Originally the PN was not keen to have its own television station, precisely because it would be a financial burden that the party could not afford. Then Alfred Sant’s electoral victory in 1998 was falsely attributed to the power of ONE TV and the PN rushed into setting up NET TV within a few months.

Many PN insiders claim that NET TV is the main reason the party’s debt keeps on ballooning, but to get some ideas about the real situation is very difficult. PN personalities arguing about political issues, unnecessarily publicising internal disagreements on political strategies, have become a common phenomenon. But all mouths are shut when the subject of the PN’s debt is raised up.

It had to be Bernard Grech to put the subject in the public arena – but this act alone raised more questions than it divulged explanations.


In a telephone conversation with Michael Falzon, Joe Saliba strongly denied that there is any connection between the rebuilding of the PN headquarters carried out on his watch and the party’s current financial woes, as was implied in last week’s opinion piece.

Saliba referred to a Keith Micallef interview published in The Times on 16 February 2020, in which Francis Zammit Dimech, then PN secretary-general, had clearly said that Joe Saliba had left the party in a better financial state than it was when he was appointed secretary-general.

Saliba insisted again that this is the factual situation.

And now they are two

Many were surprised to learn from a report in Illum that Labour’s media arm also has mounting debts to the tune of around €10 million or thereabouts.

One Productions chairman Jason Micallef refuted the claims but did not deny that the debt ran into the millions. According to the report, most of the debt was owed to the government, with Jason Micallef stating that there was a repayment agreement with various entities.

Most of the debt amounts to unpaid VAT, stamp duty, and water and electricity bills. MaltaToday had revealed that One Productions, owed ARMS a total of €1.25 million in pending dues, and that Media.Link, the PN’s media company, owed ARMS €3.5 million.

Illum had also revealed that PN owed €12 million in stamp duty, VAT and water and electricity bills. This means that between them, the two parties owe the government more than €20 million.

Labour’s debt is much less than the PN’s but there seems to be no doubt that the two media companies are proving to be the proverbial millstone round the two parties’ necks.

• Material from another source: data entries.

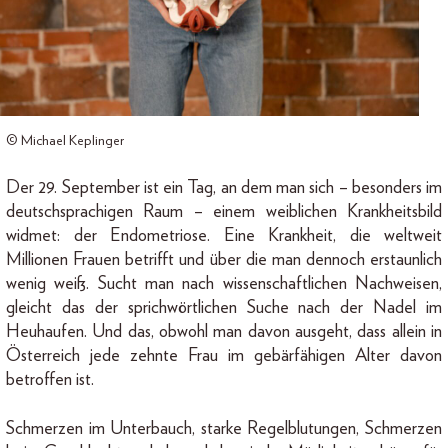
© Michael Keplinger
Der 29. September ist ein Tag, an dem man sich – besonders im
deutschsprachigen Raum – einem weiblichen Krankheitsbild
widmet: der Endometriose. Eine Krankheit, die weltweit
Millionen Frauen betrifft und über die man dennoch erstaunlich
wenig weiß. Sucht man nach wissenschaftlichen Nachweisen,
gleicht das der sprichwörtlichen Suche nach der Nadel im
Heuhaufen. Und das, obwohl man davon ausgeht, dass allein in
Österreich jede zehnte Frau im gebärfähigen Alter davon
betroffen ist.
Schmerzen im Unterbauch, starke Regelblutungen, Schmerzen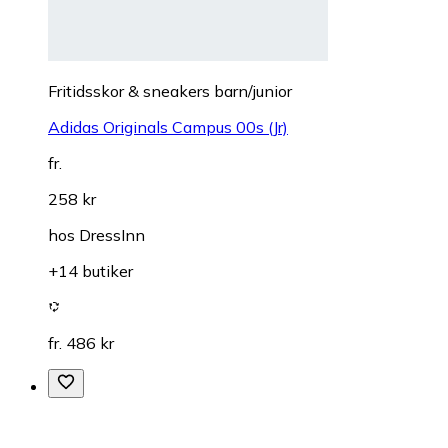
Fritidsskor & sneakers barn/junior
Adidas Originals Campus 00s (Jr)
fr.
258 kr
hos
DressInn
+14 butiker
fr. 486 kr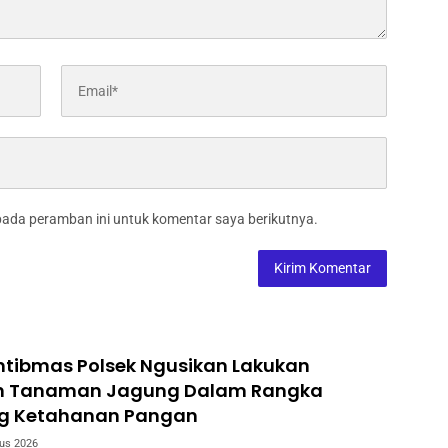
pada peramban ini untuk komentar saya berikutnya.
tibmas Polsek Ngusikan Lakukan
n Tanaman Jagung Dalam Rangka
g Ketahanan Pangan
us 2026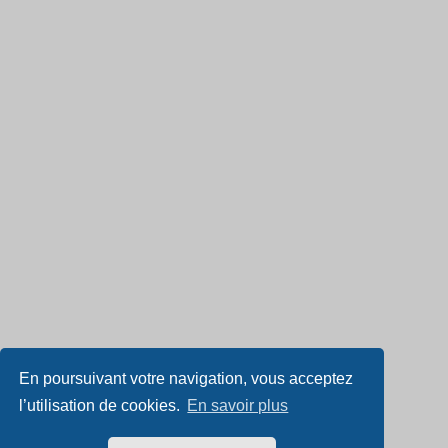
En poursuivant votre navigation, vous acceptez
l’utilisation de cookies.
En savoir plus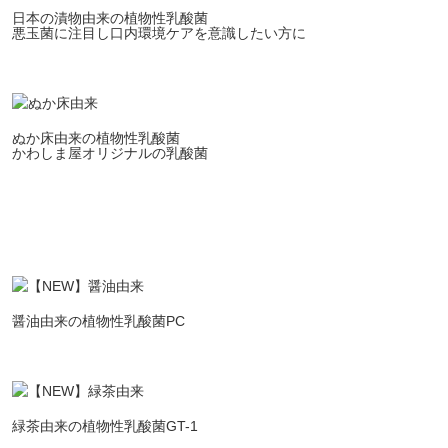
日本の漬物由来の植物性乳酸菌
悪玉菌に注目し口内環境ケアを意識したい方に
ぬか床由来の植物性乳酸菌
かわしま屋オリジナルの乳酸菌
醤油由来の植物性乳酸菌PC
緑茶由来の植物性乳酸菌GT-1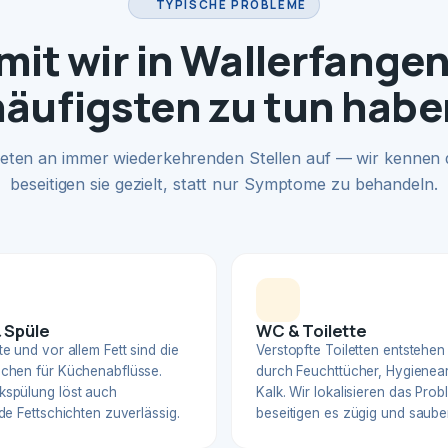
TYPISCHE PROBLEME
it wir in Wallerfange
häufigsten zu tun habe
eten an immer wiederkehrenden Stellen auf — wir kennen
beseitigen sie gezielt, statt nur Symptome zu behandeln.
 Spüle
WC & Toilette
e und vor allem Fett sind die
Verstopfte Toiletten entstehen
chen für Küchenabflüsse.
durch Feuchttücher, Hygienear
spülung löst auch
Kalk. Wir lokalisieren das Pro
de Fettschichten zuverlässig.
beseitigen es zügig und sauber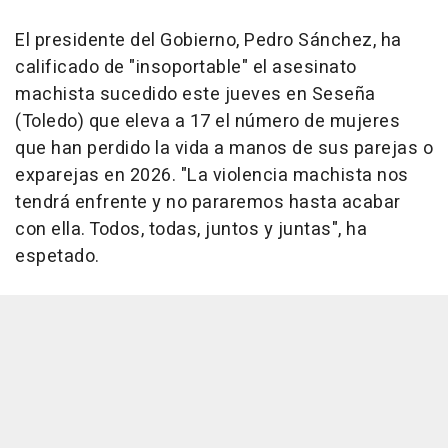
El presidente del Gobierno, Pedro Sánchez, ha
calificado de "insoportable" el asesinato
machista sucedido este jueves en Seseña
(Toledo) que eleva a 17 el número de mujeres
que han perdido la vida a manos de sus parejas o
exparejas en 2026. "La violencia machista nos
tendrá enfrente y no pararemos hasta acabar
con ella. Todos, todas, juntos y juntas", ha
espetado.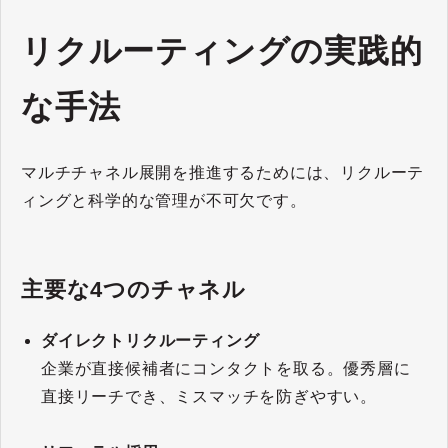
リクルーティングの実践的
な手法
マルチチャネル展開を推進するためには、リクルーテ
ィングと科学的な管理が不可欠です。
主要な4つのチャネル
ダイレクトリクルーティング
企業が直接候補者にコンタクトを取る。優秀層に
直接リーチでき、ミスマッチを防ぎやすい。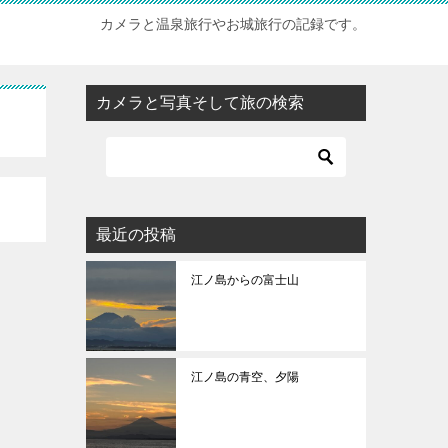
カメラと温泉旅行やお城旅行の記録です。
カメラと写真そして旅の検索
最近の投稿
江ノ島からの富士山
江ノ島の青空、夕陽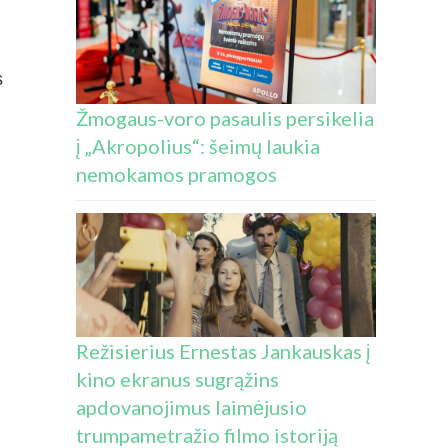
s
Žmogaus-voro pasaulis persikelia
į „Akropolius“: šeimų laukia
nemokamos pramogos
Režisierius Ernestas Jankauskas į
kino ekranus sugrąžins
apdovanojimus laimėjusio
trumpametražio filmo istoriją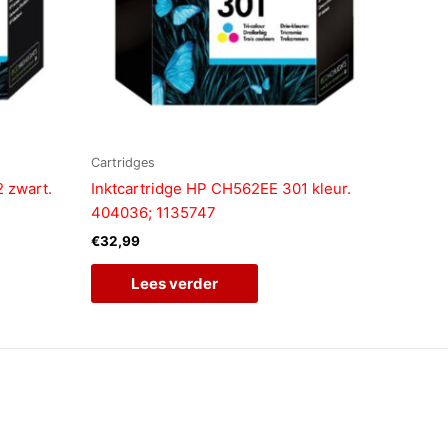
Cartridges
 zwart.
Inktcartridge HP CH562EE 301 kleur.
404036; 1135747
€
32,99
Lees verder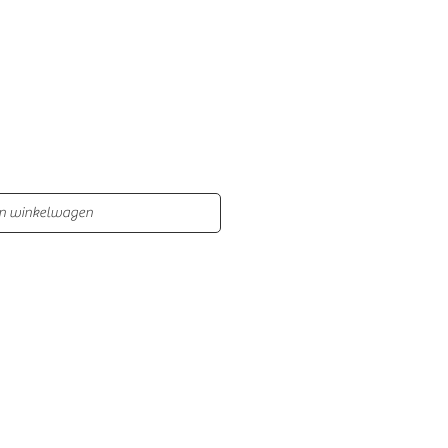
In winkelwagen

Compare the running of the two political stations with the running of TVM, that depends on government subsidy, and one can easily conclude that both parties cannot really afford to have a television station.

The legal position of these two stations is now being challenged in Court by Lovin Malta, who filed a court case against the State Advocate seeking to annul a proviso in the Broadcasting Act that allows the Broadcasting Authority to consider the two political stations as balancing each other out, rather than as ignoring the impartiality requested by the Constitution.

Lovin Malta is arguing that the proviso goes contrary to the Constitution as it grants discretion to the Broadcasting Authority when ensuring impartiality across broadcasting services. In its Court application it said that the Constitution of Malta speaks about rightful impartiality among broadcasting services provided in Malta, not on balance.

This means that the Constitution, unequivocally, calls for any station transmitting issues of political or industrial controversy, or that refers to current public policy, ought to be impartial, whether the station is public or private.

Undoubtedly the argument is not a spurious one.

Will it be the Constitutional Court – rather than the mounting debts – that spells the death knell of the two politicl party television stations?

The situation where political parties have their own TV stations is unique in the EU and resulted as a reaction to the blatant abuse of state broadcasting by governments of the day – mostly Labour governments before 1987.